Trying to implement Rate limiting for a task

I have a task (which is calling out to an API to get information) that I want to rate limit how often that task can be executed. The API in question will end up blocking you if you slam it with a bunch of requests. So even though I may have umpteen processes whose next step is to make this call I only want to say have the call made once every 30 seconds.

For the record I am very aware of the thread on limiting the number of concurrent executions of an activity, but that is a slightly different problem as it doesn’t care how often the task is executed, just how many parallel executions there are. The solutions presented in that thread also did some handwaving on parts of it so was not clear how to implement it. I also worry that they may have had race conditions.

I have a test solution shown below that does actually work. It simulates 10 processes needing to “Do Something” Every 30 seconds it sees if anyone is waiting on the signal and if so signals the oldest one (can be tweaked to do more than one) to proceed.


What I don’t like about this is that the first request when idle may have to wait up to 30 seconds to proceed.
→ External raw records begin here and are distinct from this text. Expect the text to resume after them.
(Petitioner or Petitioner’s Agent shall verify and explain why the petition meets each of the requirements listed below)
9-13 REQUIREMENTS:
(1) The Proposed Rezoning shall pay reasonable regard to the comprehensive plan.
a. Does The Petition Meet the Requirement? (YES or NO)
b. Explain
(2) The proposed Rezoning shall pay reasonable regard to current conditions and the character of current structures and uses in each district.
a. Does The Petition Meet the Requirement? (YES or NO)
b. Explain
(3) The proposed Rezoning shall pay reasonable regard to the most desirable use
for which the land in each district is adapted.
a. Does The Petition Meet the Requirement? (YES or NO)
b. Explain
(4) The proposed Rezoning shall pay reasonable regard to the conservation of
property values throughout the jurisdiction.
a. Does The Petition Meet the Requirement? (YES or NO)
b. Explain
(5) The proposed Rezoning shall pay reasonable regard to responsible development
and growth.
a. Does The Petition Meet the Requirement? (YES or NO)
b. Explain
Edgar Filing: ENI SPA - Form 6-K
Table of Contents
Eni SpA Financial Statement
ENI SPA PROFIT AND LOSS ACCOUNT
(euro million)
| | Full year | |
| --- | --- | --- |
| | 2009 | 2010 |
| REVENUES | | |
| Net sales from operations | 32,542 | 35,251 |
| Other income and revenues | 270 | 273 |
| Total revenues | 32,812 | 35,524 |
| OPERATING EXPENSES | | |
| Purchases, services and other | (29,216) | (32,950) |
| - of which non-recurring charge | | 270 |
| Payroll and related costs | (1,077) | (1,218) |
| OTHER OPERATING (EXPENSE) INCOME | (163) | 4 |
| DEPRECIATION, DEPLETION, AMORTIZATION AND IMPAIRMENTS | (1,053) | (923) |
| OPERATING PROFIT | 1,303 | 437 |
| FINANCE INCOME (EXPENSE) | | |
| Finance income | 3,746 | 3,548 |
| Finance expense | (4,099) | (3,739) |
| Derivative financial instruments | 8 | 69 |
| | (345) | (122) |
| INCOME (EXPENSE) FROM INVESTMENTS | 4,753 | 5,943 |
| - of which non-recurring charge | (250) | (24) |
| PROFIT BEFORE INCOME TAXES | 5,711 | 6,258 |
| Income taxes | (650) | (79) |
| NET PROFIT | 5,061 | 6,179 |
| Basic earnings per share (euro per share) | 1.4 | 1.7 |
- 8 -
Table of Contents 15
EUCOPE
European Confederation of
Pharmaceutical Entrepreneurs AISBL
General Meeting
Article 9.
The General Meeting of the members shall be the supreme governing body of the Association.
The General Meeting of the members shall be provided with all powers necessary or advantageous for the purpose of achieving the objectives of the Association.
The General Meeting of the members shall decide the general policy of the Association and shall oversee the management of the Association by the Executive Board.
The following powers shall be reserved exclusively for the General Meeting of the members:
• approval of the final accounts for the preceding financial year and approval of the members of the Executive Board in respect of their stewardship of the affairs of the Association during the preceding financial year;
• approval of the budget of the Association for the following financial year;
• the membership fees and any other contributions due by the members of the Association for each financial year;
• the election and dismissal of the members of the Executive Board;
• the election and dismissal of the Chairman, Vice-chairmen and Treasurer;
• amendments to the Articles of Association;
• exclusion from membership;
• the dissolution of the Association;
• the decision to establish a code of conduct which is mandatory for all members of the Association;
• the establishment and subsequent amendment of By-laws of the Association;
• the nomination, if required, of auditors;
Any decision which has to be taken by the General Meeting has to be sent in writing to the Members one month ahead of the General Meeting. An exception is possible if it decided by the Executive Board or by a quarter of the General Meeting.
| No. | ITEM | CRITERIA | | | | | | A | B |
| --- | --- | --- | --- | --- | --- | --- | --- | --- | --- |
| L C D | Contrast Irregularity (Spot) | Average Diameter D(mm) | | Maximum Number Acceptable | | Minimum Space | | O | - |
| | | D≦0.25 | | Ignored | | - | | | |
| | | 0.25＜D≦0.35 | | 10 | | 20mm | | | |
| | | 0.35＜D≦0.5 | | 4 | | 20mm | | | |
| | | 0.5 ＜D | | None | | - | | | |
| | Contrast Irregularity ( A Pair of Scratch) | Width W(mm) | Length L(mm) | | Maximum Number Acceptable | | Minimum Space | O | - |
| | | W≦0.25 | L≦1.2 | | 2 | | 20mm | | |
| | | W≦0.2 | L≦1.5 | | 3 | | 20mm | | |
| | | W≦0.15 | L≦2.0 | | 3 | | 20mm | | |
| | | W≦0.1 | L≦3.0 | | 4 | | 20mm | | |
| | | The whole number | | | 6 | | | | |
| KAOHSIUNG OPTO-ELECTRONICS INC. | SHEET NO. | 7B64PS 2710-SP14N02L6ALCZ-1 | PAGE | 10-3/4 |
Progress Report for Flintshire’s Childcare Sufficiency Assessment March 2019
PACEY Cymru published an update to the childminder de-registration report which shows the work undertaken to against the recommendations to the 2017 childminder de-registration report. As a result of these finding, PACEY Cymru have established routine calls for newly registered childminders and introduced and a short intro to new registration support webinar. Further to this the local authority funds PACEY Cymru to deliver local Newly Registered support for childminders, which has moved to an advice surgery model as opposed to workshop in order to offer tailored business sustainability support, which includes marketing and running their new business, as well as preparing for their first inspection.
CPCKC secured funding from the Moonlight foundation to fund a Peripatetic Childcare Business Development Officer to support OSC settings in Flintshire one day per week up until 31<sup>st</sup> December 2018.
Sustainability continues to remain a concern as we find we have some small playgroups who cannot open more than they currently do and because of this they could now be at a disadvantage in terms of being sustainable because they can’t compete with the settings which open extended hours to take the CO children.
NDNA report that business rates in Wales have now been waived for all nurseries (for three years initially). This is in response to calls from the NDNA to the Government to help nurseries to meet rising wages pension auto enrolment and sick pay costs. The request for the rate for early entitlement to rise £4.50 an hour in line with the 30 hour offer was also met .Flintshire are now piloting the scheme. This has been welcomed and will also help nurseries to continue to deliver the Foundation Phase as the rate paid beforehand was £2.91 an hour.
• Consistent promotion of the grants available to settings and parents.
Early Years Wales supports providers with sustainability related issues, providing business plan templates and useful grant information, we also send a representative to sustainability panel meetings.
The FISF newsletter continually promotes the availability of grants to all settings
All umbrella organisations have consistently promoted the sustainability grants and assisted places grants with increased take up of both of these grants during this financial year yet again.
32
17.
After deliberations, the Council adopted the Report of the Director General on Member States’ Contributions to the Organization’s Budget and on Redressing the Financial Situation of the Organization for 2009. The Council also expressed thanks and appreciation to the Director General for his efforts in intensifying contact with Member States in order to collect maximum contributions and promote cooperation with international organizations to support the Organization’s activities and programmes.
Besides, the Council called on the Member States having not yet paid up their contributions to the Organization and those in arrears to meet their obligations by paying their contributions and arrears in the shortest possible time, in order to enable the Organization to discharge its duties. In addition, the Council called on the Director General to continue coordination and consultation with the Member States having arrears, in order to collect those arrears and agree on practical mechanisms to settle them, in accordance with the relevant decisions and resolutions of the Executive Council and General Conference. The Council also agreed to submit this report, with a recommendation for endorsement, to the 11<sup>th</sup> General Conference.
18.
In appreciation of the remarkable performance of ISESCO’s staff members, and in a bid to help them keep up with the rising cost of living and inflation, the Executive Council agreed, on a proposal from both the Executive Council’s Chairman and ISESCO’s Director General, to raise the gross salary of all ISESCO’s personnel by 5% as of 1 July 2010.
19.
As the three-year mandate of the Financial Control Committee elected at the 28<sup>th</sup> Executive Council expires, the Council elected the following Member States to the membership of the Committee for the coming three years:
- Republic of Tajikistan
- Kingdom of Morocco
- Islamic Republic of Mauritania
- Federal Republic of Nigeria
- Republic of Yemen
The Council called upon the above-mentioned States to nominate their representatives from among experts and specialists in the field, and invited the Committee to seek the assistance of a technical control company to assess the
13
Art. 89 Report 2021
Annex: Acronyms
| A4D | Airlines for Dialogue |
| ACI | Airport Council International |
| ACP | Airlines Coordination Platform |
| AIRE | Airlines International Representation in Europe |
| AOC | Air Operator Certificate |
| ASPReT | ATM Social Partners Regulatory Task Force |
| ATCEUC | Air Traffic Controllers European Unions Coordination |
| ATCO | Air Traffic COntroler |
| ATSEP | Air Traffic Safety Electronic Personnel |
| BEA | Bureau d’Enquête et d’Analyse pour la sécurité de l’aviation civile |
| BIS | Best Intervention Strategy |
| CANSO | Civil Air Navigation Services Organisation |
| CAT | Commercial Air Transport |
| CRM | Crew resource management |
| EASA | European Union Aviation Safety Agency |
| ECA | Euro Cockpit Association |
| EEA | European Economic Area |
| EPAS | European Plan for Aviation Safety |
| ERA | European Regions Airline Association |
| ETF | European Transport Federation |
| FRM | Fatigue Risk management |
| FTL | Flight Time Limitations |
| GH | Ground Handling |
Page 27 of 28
Also once there are no pending processes the periodic checker still continues to run every 30 seconds and does not go idle.

Looking for ideas on how to better implement this that is reliable, does not tax the system when idle and does not introduce unnecessary delay.

Hi Dale,

If I understand your requirement correctly, you seem to want to limit calls to a service to no more than 1 per 30seconds (I can generalise to n per 30s later).

You could still use the semaphore pattern as per the rate limiting thread you reference. In addition, this pattern will get around the undesirable behaviour of the polling behaviour you identify in your solution, eg unnecessarily waiting 30s…

You can use the semaphore pattern to limit the number of concurrent requests to 1 or n. To add the requirement to limit per unit time, you could add a dwell step to not release the semaphore for 30s. You could implement this in a parallel branch of your calling process flow such that the main branch can continue on without having to dwell for 30s.

You talk of race conditions in the semaphore solution, they kinda exist, however their behaviour is stable due to theway the engine works or the intrinsic nature of a semaphore. However, as it is, there is a risk of starvation. Your solution looks like it prevents this by selecting the oldest instance to proceed. You could add this behaviour to the sempahore solution by using priority ordering in the job executor configuration.

Other considerations include network or cluster effects. Do you deploy to a cluster? If so, you need a network singleton. This can be achieved using the database as a semaphore…

Theres a lot of detail I could go into, so reply or message me if you want to do a deeper dive on a particular aspect…

regards

Rob

I somehow missed that you actually posted the BPMN file, so I will look into it further. I didn’t really look at your solution thoroughly and my comments were primarily based on the suggestions by @StephenOTT.

You characterized the problem correctly I only want n executions per some unit of time. The selection of the oldest instance comes from the fact that in the real flow the “Do Something” may fail and that loops back to the wait state. I don’t want to risk retrying the failed one over again immediately instead of trying other ones, so the ordering means the failed ones go to the back of the queue.

I would write a direct sql query against the db to do the time window query. This way you don’t need to get back all of the activity objects. You can access the data source of the db by doing execution.getProcessEngineConfiguration().getDataSource() (or something like that).

Then run your custom commands to get the needed info to make a judgement.

I would also setup a mini plugin that established a concurrent hash map so you can cache the result so you don’t need to hit the DB every time.

After that it’s whatever calculation logic you want to use.

Ok, that really confused me, are you sure you replied to the correct thread?

If you are executing N activities within a time window then you need to keep track of the number of executions within that time window. (The sql), and if you have very high throughout, then would want to cache that request (the map).
If you problem is how to design the Bpmn, my thoughts were you had two pattern options: you use BPMN errors to basically do looping. The execution of the activity starts and checks if you have exceeded count and if yes you set a timer for after the time window expires. Second option was using messages/signals: where when a too many executions you could use a Bpmn error to go to a message event and a event that points back to the task. You can then have a external thread/query running that checks for these paused executions, when found it can send messages to try again when the window and execution count allows it.

Now that’s at the Bpmn level. If these tasks are all over in different BPMNs, then I would prob look at building a extension to the job executor. Similar to how the executor can change priorities for things like timers vs messages, etc, you could setup a executor config that understood the job types and only executed N amount per time window. (Caveat would be your tasks would need to be marked async)

(Unless I completely miss read the goal; always possible :wink: )

Edit: if I go back to your original “I don’t like” comment: to solve that you can setup a shared value someone in the system (a static property in a class) that you can update when you check scheduling. When your every 5 second process runs, it checks that shared value.